Module Information

Experimentation is a fundamental part of the physical sciences process. It allows us to understand the world around us, to develop theories and to test those theories. In this module you will learn the basic techniques of performing experiments, taking measurements, accounting for uncertainty in your measurements, analysing results and comparing them with theory.
In recent years, computational physics has added a new dimension to experimentation because the power of modern computers and software has made the collection of vast amounts of data and realistic simulations of complex phenomena possible. This has widened the areas that are accessible to physicists as well as introducing a new discipline, computational physics, into the curriculum.
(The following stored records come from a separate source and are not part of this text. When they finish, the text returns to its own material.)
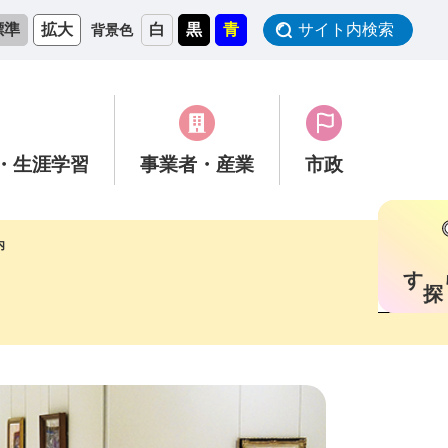
標準
拡大
白
黒
青
サイト内検索
背景色
・生涯学習
事業者
・産業
市政
内
す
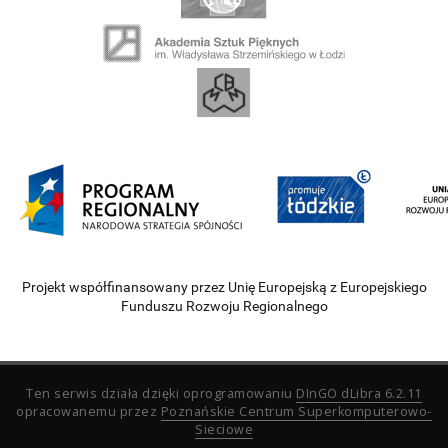
Projekt współfinansowany przez Unię Europejską z Europejskiego
Funduszu Rozwoju Regionalnego
Ten serwis działa dzięki oprogramowaniu
DInGO dLibra 6.2.11
opracowanemu przez
Poznańskie Centrum Superkomputerowo-
Sieciowe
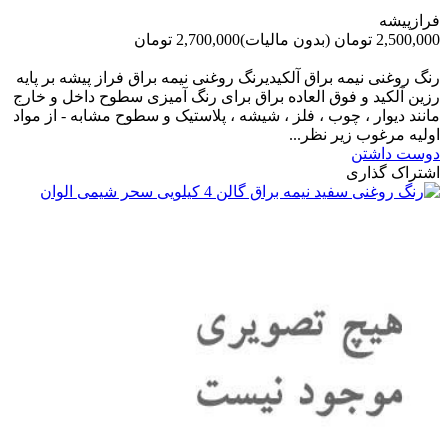
فرازپیشه
2,500,000 تومان
(بدون مالیات)
2,700,000 تومان
-200,000 تومان
رنگ روغنی نیمه براق آلکیدیرنگ روغنی نیمه براق فراز پیشه بر پایه
رزین آلکید و فوق العاده براق برای رنگ آمیزی سطوح داخل و خارج
مانند دیوار ، چوب ، فلز ، شیشه ، پلاستیک و سطوح مشابه - از مواد
اولیه مرغوب زیر نظر...
دوست داشتن
اشتراک گذاری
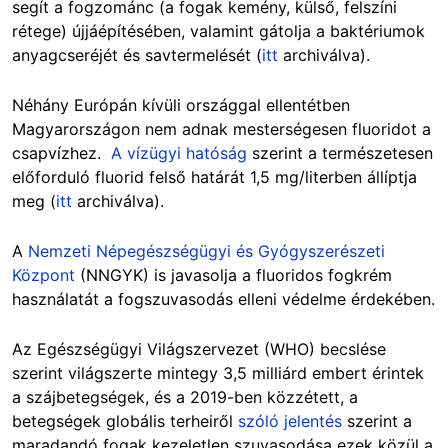
segít a fogzománc (a fogak kemény, külső, felszíni
rétege) újjáépítésében, valamint gátolja a baktériumok
anyagcseréjét és savtermelését (
itt
archiválva).
Néhány Európán kívüli országgal ellentétben
Magyarországon nem adnak mesterségesen fluoridot a
csapvízhez.
A vízügyi hatóság
szerint a természetesen
előforduló fluorid felső határát 1,5 mg/literben állíptja
meg (
itt
archiválva).
A
Nemzeti Népegészségügyi és Gyógyszerészeti
Központ
(NNGYK) is javasolja a fluoridos fogkrém
használatát a fogszuvasodás elleni védelme érdekében.
Az Egészségügyi Világszervezet (WHO) becslése
szerint világszerte mintegy 3,5 milliárd embert érintek
a szájbetegségek, és a 2019-ben közzétett, a
betegségek globális terheiről
szóló jelentés
szerint a
maradandó fogak kezeletlen szuvasodása
ezek közül
a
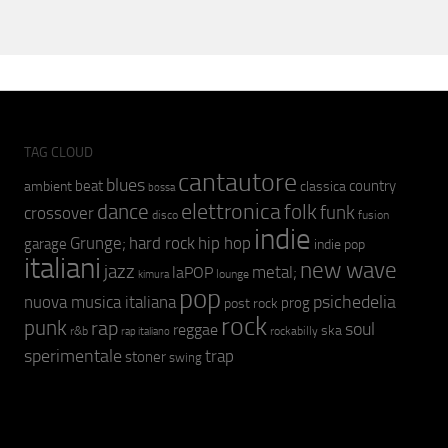
TAG CLOUD
cantautore
blues
beat
country
ambient
classica
bossa
elettronica
dance
folk
funk
crossover
fusion
disco
indie
hip hop
Grunge;
hard rock
garage
indie pop
italiani
new wave
jazz
metal;
laPOP
lounge
kimura
pop
psichedelia
nuova musica italiana
prog
post rock
rock
punk
rap
soul
reggae
ska
r&b
rockabilly
rap italiano
sperimentale
trap
stoner
swing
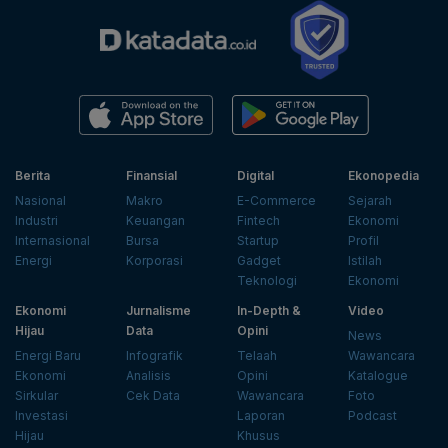
Berita
Finansial
Digital
Ekonopedia
Nasional
Makro
E-Commerce
Sejarah
Industri
Keuangan
Fintech
Ekonomi
Internasional
Bursa
Startup
Profil
Energi
Korporasi
Gadget
Istilah
Teknologi
Ekonomi
Ekonomi
Jurnalisme
In-Depth &
Video
Hijau
Data
Opini
News
Energi Baru
Infografik
Telaah
Wawancara
Ekonomi
Analisis
Opini
Katalogue
Sirkular
Cek Data
Wawancara
Foto
Investasi
Laporan
Podcast
Hijau
Khusus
The widespread use of computer modelling in industrial, financial and managerial areas has meant that students with these skills are in very high demand.
Experimentation forms a fundamental part of a Physics degree in Aberystwyth and the experimental physics modules are arranged so that students progress over the three or four years from following a set of detailed instructions performing simple experiments in the first year, to researching a topic and devising their own experiments and investigations in their final year projects.
This module will introduce physics undergraduates to the key areas of experimental physics which can be used to understand the world around us, and they will learn how to use the power of computational physics to enhance the design and interpretation of experimental results.
Undergraduates will be expected to keep a laboratory diary as they are conducting the experiments. In addition to the notes kept in the diary, students will be expected to write up 2 of the experiments as formal reports, including background research into the topics.

• Introduction to PC packages available in the teaching laboratories.
• Introduction to computational physics using a PC based package.
• Basic error analysis.
• Keeping laboratory diaries and writing reports.
• Simple electrical experiments; use of multi-meter and oscilloscope.
• Mechanics Experiments; balancing forces in a static system.
• In addition to the basic experiments detailed above, students will be expected to perform a selection of experiments allocated on a "round-robin" basis. These experiments cover key areas of physics: thermal expansion, conductivity and radiation; gas laws; conservation of momentum; optics, diffraction, lenses and rays.